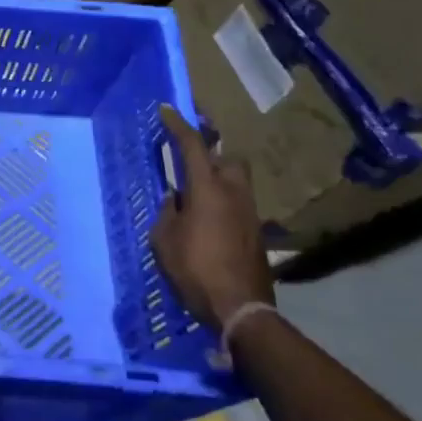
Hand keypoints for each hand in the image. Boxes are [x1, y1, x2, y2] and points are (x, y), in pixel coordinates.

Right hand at [148, 105, 273, 328]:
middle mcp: (234, 194)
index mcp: (208, 189)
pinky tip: (208, 221)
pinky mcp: (257, 235)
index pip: (193, 145)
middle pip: (229, 159)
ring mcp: (250, 214)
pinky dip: (224, 204)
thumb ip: (168, 212)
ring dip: (219, 180)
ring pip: (237, 183)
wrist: (241, 309)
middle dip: (213, 153)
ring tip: (197, 194)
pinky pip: (239, 206)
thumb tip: (175, 199)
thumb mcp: (164, 240)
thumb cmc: (195, 269)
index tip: (167, 110)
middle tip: (192, 160)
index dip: (179, 125)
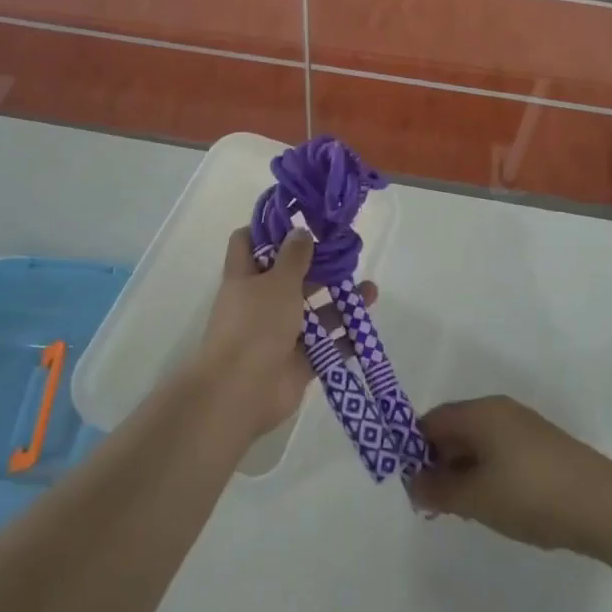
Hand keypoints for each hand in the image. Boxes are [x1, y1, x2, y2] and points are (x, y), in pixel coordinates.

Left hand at [194, 226, 378, 442]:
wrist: (240, 393)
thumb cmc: (255, 326)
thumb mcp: (277, 282)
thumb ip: (294, 257)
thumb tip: (301, 232)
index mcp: (245, 276)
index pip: (247, 241)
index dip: (267, 228)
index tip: (298, 218)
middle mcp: (260, 301)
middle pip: (289, 275)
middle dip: (318, 265)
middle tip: (348, 252)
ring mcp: (278, 332)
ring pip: (312, 310)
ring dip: (339, 300)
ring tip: (370, 290)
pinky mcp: (297, 361)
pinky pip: (324, 345)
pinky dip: (343, 337)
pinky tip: (366, 326)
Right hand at [406, 397, 611, 555]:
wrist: (607, 506)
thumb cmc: (533, 494)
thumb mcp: (478, 498)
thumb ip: (439, 491)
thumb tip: (412, 483)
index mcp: (480, 412)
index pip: (433, 420)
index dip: (415, 449)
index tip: (411, 486)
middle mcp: (500, 410)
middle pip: (455, 430)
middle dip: (439, 464)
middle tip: (435, 505)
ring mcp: (524, 427)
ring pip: (479, 444)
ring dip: (464, 472)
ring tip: (464, 511)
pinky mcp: (543, 448)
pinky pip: (500, 453)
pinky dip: (488, 474)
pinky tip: (496, 506)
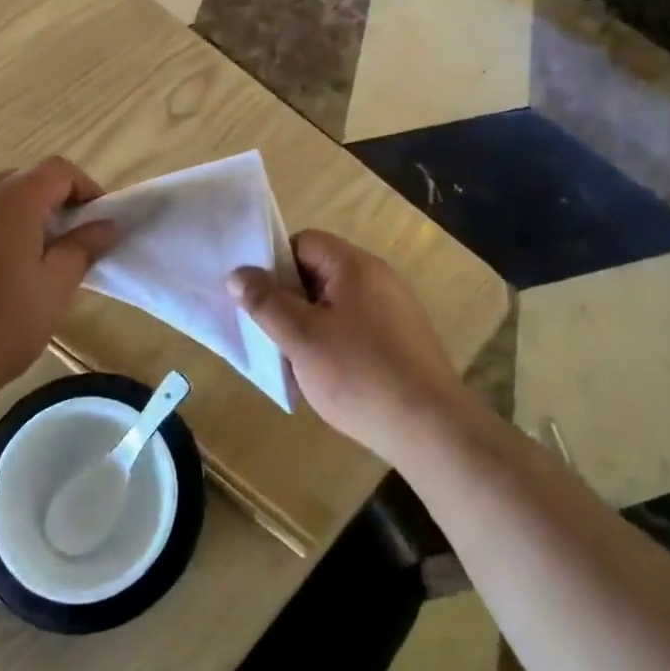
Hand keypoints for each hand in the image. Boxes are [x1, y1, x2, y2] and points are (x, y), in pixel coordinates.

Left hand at [0, 157, 115, 402]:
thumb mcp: (52, 292)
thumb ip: (81, 250)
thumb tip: (104, 226)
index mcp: (7, 203)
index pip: (56, 170)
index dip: (84, 188)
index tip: (95, 222)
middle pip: (18, 182)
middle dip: (46, 205)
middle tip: (59, 248)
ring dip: (9, 223)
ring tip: (15, 270)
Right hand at [228, 230, 460, 460]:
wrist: (431, 429)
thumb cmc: (359, 374)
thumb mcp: (301, 337)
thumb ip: (266, 302)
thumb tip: (238, 273)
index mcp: (355, 265)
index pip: (303, 242)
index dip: (274, 264)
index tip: (257, 298)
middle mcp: (378, 278)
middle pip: (319, 272)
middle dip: (289, 300)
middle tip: (269, 333)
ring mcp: (394, 309)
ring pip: (335, 304)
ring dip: (309, 325)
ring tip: (294, 360)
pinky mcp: (402, 340)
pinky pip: (356, 327)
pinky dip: (334, 343)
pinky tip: (327, 376)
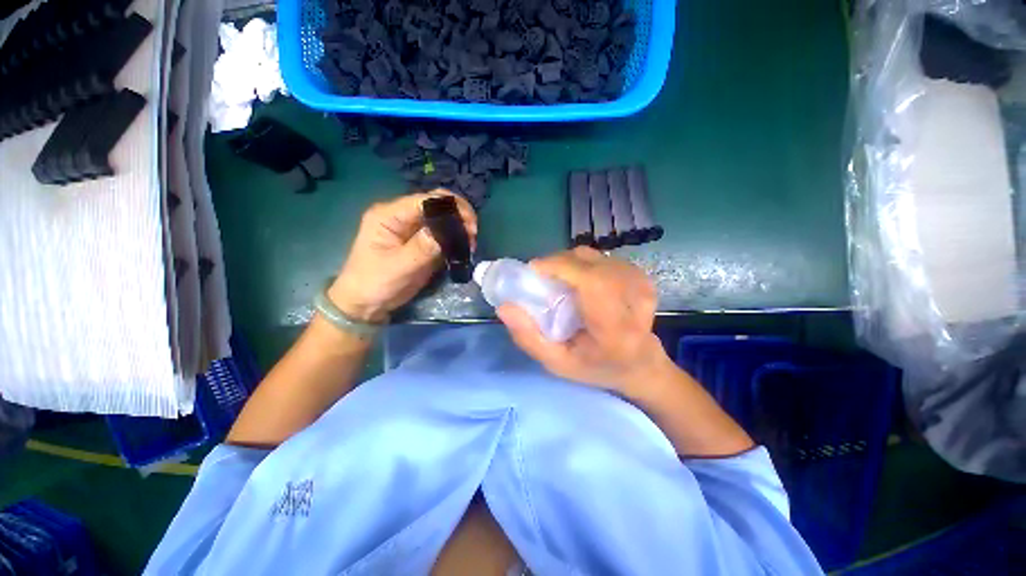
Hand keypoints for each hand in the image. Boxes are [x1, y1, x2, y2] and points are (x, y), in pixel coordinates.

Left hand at [328, 190, 476, 322]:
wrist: (366, 304)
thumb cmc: (376, 283)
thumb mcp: (400, 266)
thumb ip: (424, 246)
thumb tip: (449, 228)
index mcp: (389, 215)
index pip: (426, 200)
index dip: (452, 207)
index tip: (470, 226)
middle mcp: (401, 216)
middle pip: (436, 203)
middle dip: (459, 214)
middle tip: (473, 234)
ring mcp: (412, 228)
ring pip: (442, 217)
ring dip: (460, 226)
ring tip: (471, 243)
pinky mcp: (420, 241)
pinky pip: (442, 232)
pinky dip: (455, 237)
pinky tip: (464, 246)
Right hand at [497, 247, 673, 395]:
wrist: (641, 364)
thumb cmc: (597, 367)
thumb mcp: (557, 363)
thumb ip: (529, 338)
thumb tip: (504, 307)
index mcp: (614, 328)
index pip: (591, 281)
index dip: (560, 266)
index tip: (534, 269)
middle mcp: (634, 301)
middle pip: (590, 262)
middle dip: (558, 262)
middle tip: (541, 276)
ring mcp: (641, 284)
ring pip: (594, 256)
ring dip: (569, 262)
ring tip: (559, 280)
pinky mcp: (641, 276)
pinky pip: (602, 258)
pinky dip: (583, 263)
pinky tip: (580, 281)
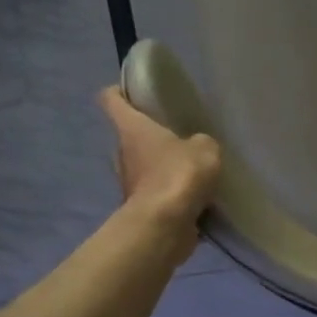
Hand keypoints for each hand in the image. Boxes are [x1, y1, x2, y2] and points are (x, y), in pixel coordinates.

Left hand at [100, 87, 222, 248]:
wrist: (165, 225)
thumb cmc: (178, 174)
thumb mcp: (205, 148)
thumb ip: (201, 142)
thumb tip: (196, 148)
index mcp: (131, 128)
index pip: (111, 99)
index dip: (120, 91)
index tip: (135, 91)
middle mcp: (122, 152)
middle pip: (130, 135)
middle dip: (151, 133)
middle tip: (178, 132)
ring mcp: (129, 182)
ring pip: (143, 165)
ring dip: (162, 165)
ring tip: (191, 165)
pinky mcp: (141, 207)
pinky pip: (157, 192)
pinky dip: (170, 192)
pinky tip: (195, 194)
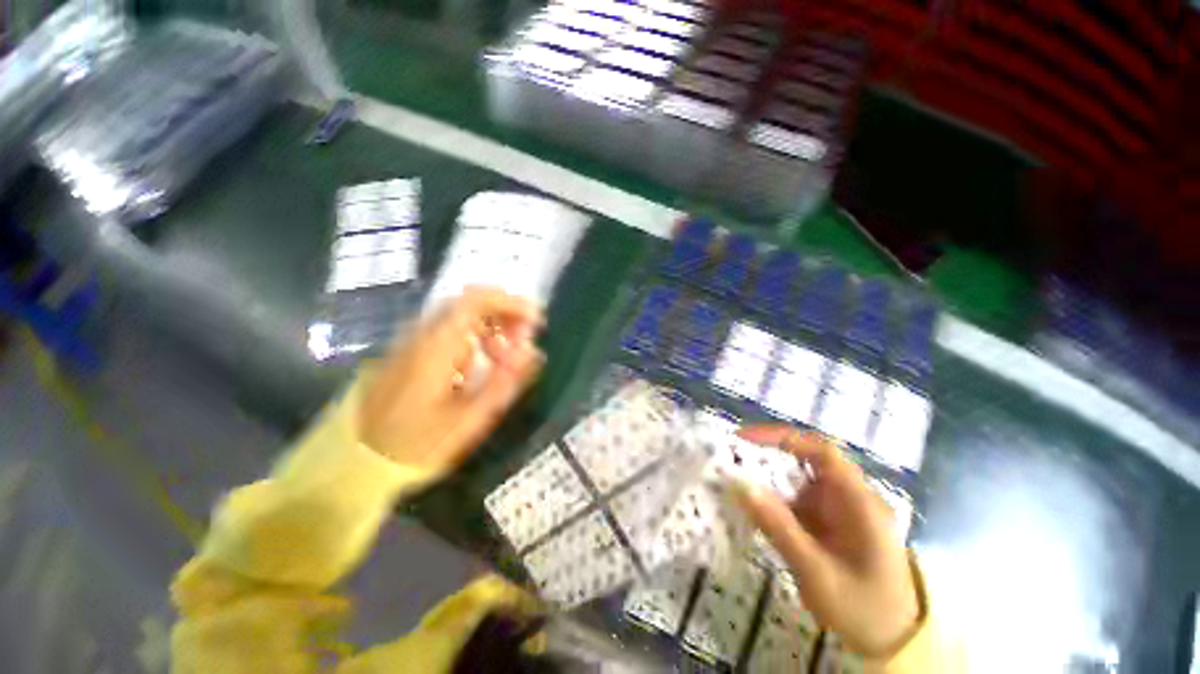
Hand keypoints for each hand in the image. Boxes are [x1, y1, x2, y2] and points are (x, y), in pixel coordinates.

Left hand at [360, 287, 544, 473]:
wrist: (360, 457)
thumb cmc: (417, 443)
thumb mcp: (469, 419)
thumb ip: (504, 382)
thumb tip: (534, 352)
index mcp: (437, 347)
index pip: (476, 301)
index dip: (511, 303)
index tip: (535, 321)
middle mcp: (424, 334)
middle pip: (470, 302)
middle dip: (506, 313)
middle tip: (526, 339)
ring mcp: (416, 340)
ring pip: (463, 314)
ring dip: (494, 324)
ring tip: (509, 353)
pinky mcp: (414, 350)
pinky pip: (453, 328)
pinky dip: (478, 334)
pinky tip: (486, 358)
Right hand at [733, 425, 920, 658]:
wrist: (893, 641)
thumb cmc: (863, 609)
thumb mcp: (818, 573)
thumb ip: (779, 528)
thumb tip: (741, 485)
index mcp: (859, 502)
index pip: (820, 451)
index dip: (782, 437)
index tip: (744, 438)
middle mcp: (851, 496)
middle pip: (806, 460)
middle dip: (768, 456)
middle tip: (731, 458)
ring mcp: (841, 508)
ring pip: (799, 479)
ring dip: (768, 478)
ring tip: (735, 482)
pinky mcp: (831, 521)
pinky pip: (798, 499)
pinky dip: (775, 499)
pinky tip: (755, 508)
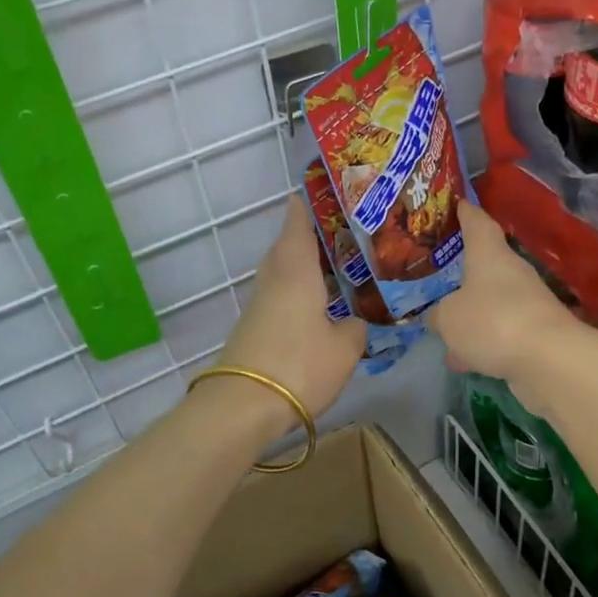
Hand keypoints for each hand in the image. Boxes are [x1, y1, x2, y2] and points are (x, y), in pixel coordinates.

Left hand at [215, 196, 365, 422]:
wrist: (243, 405)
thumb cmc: (299, 365)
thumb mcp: (344, 348)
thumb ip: (355, 328)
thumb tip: (355, 321)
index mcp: (296, 270)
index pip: (298, 222)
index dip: (308, 204)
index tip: (323, 190)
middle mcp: (274, 278)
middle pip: (287, 245)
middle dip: (309, 235)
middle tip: (341, 233)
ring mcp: (260, 304)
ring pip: (282, 271)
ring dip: (303, 264)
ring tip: (335, 266)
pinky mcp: (255, 327)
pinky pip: (280, 295)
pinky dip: (298, 290)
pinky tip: (318, 303)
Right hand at [427, 201, 583, 393]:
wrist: (550, 360)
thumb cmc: (493, 321)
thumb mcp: (449, 318)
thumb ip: (438, 315)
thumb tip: (437, 316)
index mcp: (489, 254)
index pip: (478, 223)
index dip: (466, 212)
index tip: (457, 203)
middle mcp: (511, 272)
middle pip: (485, 264)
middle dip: (463, 271)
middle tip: (437, 274)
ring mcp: (527, 303)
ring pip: (491, 302)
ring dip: (470, 314)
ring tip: (443, 329)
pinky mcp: (536, 334)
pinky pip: (500, 332)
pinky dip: (482, 342)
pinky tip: (463, 360)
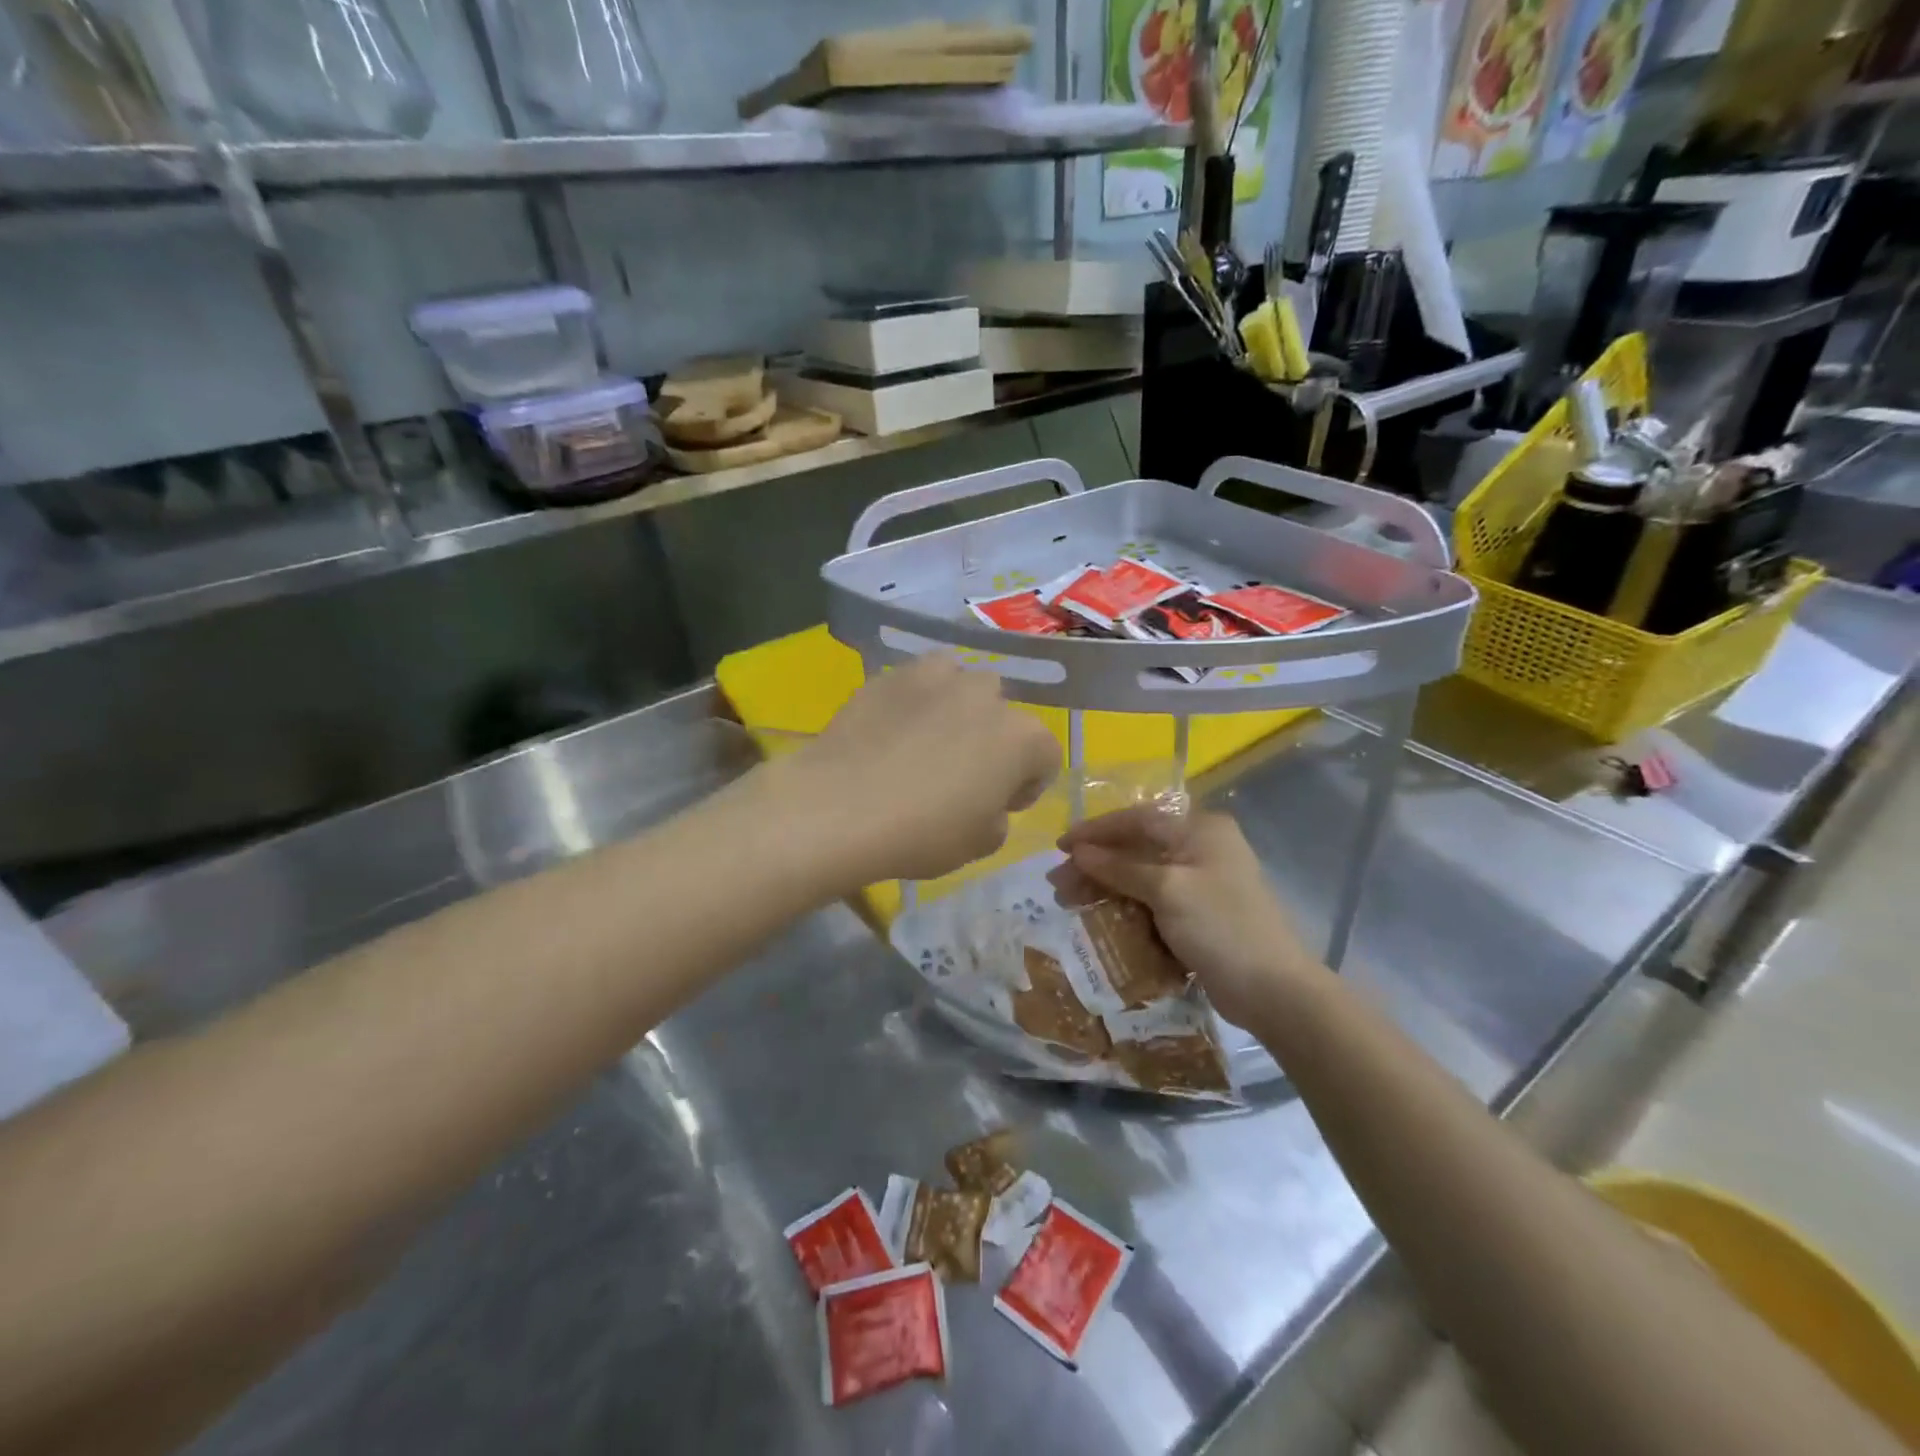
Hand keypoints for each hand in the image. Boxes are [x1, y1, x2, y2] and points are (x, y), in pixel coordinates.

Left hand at [780, 656, 1059, 885]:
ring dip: (956, 708)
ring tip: (927, 740)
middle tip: (962, 774)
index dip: (1027, 784)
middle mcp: (986, 695)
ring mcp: (935, 678)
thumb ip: (998, 816)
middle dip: (992, 740)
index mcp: (1022, 738)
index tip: (1000, 806)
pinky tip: (890, 731)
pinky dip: (914, 701)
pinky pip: (916, 683)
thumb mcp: (980, 845)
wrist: (840, 807)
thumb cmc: (923, 833)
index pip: (1046, 756)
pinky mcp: (889, 675)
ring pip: (961, 684)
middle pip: (1004, 714)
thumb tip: (987, 802)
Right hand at [1052, 808, 1324, 1032]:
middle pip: (1135, 848)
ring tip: (1068, 902)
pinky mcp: (1197, 913)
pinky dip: (1125, 906)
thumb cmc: (1220, 926)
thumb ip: (1119, 867)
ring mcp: (1200, 882)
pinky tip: (1098, 917)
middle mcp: (1200, 848)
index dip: (1095, 832)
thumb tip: (1078, 852)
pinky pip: (1151, 901)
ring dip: (1105, 887)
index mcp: (1200, 829)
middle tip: (1058, 883)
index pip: (1137, 819)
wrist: (1273, 991)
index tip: (1060, 847)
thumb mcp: (1167, 890)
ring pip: (1140, 877)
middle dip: (1095, 864)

What is needed -> Copy each line of the listing that contains the string "Left".

Result of the exercise ->
Left hand at [194, 226, 378, 442]:
Left hand at [0, 157, 115, 402]:
Left hand at [328, 190, 476, 322]:
Left hand at [100, 87, 222, 248]:
Left hand at [360, 287, 544, 473]:
Left hand at [215, 196, 365, 422]:
Left hand at [780, 656, 1059, 885]:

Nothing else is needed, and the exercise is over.